23 So. 2d 618 | Fla. | 1945
The appellant was charged with feloniously stealing, taking, and carrying away a bull belonging to one Bryon T. Niblack; was convicted and sentenced to serve two years in the state penitentiary.
The facts upon which he was found guilty, as they were related by the alleged owner Niblack and one T.R. Barber, chief of police of High Springs and constable, present a most unusual situation. Niblack claimed to own a bull which had disappeared, and he reported the loss to Barber. Later upon the complaint of a citizen of the town a number of cattle were placed in the city pound, presumably in Barber's custody, and among them was a certain unmarked animal which evidently fitted the description which Niblack had given Barber. The owners of the cattle were unknown to Barber, but a Mr. Stringer redeemed some of them and at the time informed Barber that appellant claimed the bull. At this point Barber took a remarkable course. He called at appellant's house and told him there was a bull in the pound that Stringer thought was the one appellant claimed. As a result appellant went to the pound, paid Barber his fee, and took the animal away. Thus, in effect, Barber solicited appellant to retrieve the animal. He then telephoned Niblack about delivering it to appellant, and Niblack, without taking pains to view the animal, interview appellant, or demand possession if the property was found to be his, procured a warrant for appellant's arrest on the charge of larceny. Barber and Niblack, one of them bearing the warrant, proceeded to appellant's home, where they asked to see the animal, to which appellant readily agreed. Niblack identified the bull as his, and Barber immediately arrested appellant. Barber admitted he had never seen the animal in appellant's possession until he himself placed it there. *492
It is true that there is a conflict in the evidence about the ownership of the bull, and there is testimony that it ranged with Niblack's herd and was in fact his. This, however, was not a suit to determine ownership as between Niblack and appellant, but a prosecution of the latter by the state, an attempt to prove beyond a reasonable doubt that appellant was guilty of larceny, or to be more specific, that he was guilty of feloniously stealing, taking, and carrying away this property of Niblack's.

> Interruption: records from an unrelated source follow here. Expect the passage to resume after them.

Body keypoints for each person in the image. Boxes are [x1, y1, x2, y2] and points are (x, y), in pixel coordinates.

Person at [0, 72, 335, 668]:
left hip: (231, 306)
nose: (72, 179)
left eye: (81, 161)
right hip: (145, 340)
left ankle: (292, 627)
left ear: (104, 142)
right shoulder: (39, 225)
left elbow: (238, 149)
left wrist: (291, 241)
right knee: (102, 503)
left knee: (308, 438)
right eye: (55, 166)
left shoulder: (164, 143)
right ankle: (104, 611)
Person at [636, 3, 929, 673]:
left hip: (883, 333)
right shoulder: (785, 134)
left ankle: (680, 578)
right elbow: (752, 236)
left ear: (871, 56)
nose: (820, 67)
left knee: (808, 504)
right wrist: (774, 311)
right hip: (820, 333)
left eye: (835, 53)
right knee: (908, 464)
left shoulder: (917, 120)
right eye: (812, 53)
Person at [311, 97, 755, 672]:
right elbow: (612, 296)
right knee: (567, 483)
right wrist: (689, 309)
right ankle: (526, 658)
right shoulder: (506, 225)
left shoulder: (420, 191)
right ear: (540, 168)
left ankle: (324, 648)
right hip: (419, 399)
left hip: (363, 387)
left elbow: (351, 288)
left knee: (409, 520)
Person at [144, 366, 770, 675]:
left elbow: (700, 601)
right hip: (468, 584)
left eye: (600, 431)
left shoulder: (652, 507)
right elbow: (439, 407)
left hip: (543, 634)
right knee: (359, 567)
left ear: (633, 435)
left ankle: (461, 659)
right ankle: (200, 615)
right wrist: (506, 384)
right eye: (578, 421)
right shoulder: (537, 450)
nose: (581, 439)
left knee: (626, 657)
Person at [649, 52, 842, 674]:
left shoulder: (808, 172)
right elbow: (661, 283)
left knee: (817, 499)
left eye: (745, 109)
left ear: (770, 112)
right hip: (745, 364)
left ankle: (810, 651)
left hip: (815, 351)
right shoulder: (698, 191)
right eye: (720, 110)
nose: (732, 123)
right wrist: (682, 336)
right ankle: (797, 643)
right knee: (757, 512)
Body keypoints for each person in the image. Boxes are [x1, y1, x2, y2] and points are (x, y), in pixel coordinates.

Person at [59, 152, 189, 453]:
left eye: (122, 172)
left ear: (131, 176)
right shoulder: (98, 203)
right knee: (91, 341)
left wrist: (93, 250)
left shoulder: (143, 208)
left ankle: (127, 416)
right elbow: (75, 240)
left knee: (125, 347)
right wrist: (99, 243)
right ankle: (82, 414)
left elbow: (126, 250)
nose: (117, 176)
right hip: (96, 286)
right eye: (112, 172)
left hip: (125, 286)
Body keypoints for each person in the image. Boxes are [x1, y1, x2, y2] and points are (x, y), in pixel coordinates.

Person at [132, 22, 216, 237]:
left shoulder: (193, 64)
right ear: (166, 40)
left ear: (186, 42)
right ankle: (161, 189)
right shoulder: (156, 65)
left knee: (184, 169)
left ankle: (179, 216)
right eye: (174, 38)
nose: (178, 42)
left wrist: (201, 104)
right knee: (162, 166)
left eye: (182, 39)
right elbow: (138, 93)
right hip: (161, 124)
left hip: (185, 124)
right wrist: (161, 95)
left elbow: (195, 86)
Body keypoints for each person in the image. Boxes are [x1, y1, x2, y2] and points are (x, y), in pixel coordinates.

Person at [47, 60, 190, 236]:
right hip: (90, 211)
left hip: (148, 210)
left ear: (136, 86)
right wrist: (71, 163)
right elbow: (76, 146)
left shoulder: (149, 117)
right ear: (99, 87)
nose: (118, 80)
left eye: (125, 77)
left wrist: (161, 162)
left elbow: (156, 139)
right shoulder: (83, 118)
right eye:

At first it would seem that the defense of entrapment was available to appellant because of the extraordinary activities of the constable and pound-keeper in advising appellant that a certain animal which the latter was said by Stringer to own was in his custody; in delivering possession to appellant in exchange for the fee; in notifying Niblack; in going with Niblack, after issuance of the warrant, to appellant's place to examine the animal; in then and there, evidently because Niblack concluded the property was his, placing appellant under arrest by authority of a warrant issued at Niblack's instance before he had seen the animal after its release. Upon second thought, however, it occurs to us that this defense was not available for the reason that "entrapment" presupposes the commission of a crime, and we think appellant was not proved guilty of larceny.
An essential element of this crime, which must be established by testimony beyond a reasonable doubt, is that the taking wasanimo furandi, or with the intent to steal, and "where it clearly appears that the taking was perfectly consistent with honest conduct, although the party charged with the crime may have been mistaken, he cannot be convicted of larceny." Cooper v. State,
There was testimony that the animal belonged to Niblack and also that it belonged to appellant. We may assume that proof of Niblack's right to the property was stronger than proof of appellant's, but even so, if the state failed to establish the theft — the taking — animo furandi then this conflicting testimony resolved into nothing more than a mere dispute of ownership. *493
We are impelled to the conclusion that the state failed to prove the defendant guilty of larceny; so the judgment is —
Reversed.
CHAPMAN, C. J., BROWN and SEBRING, JJ., concur.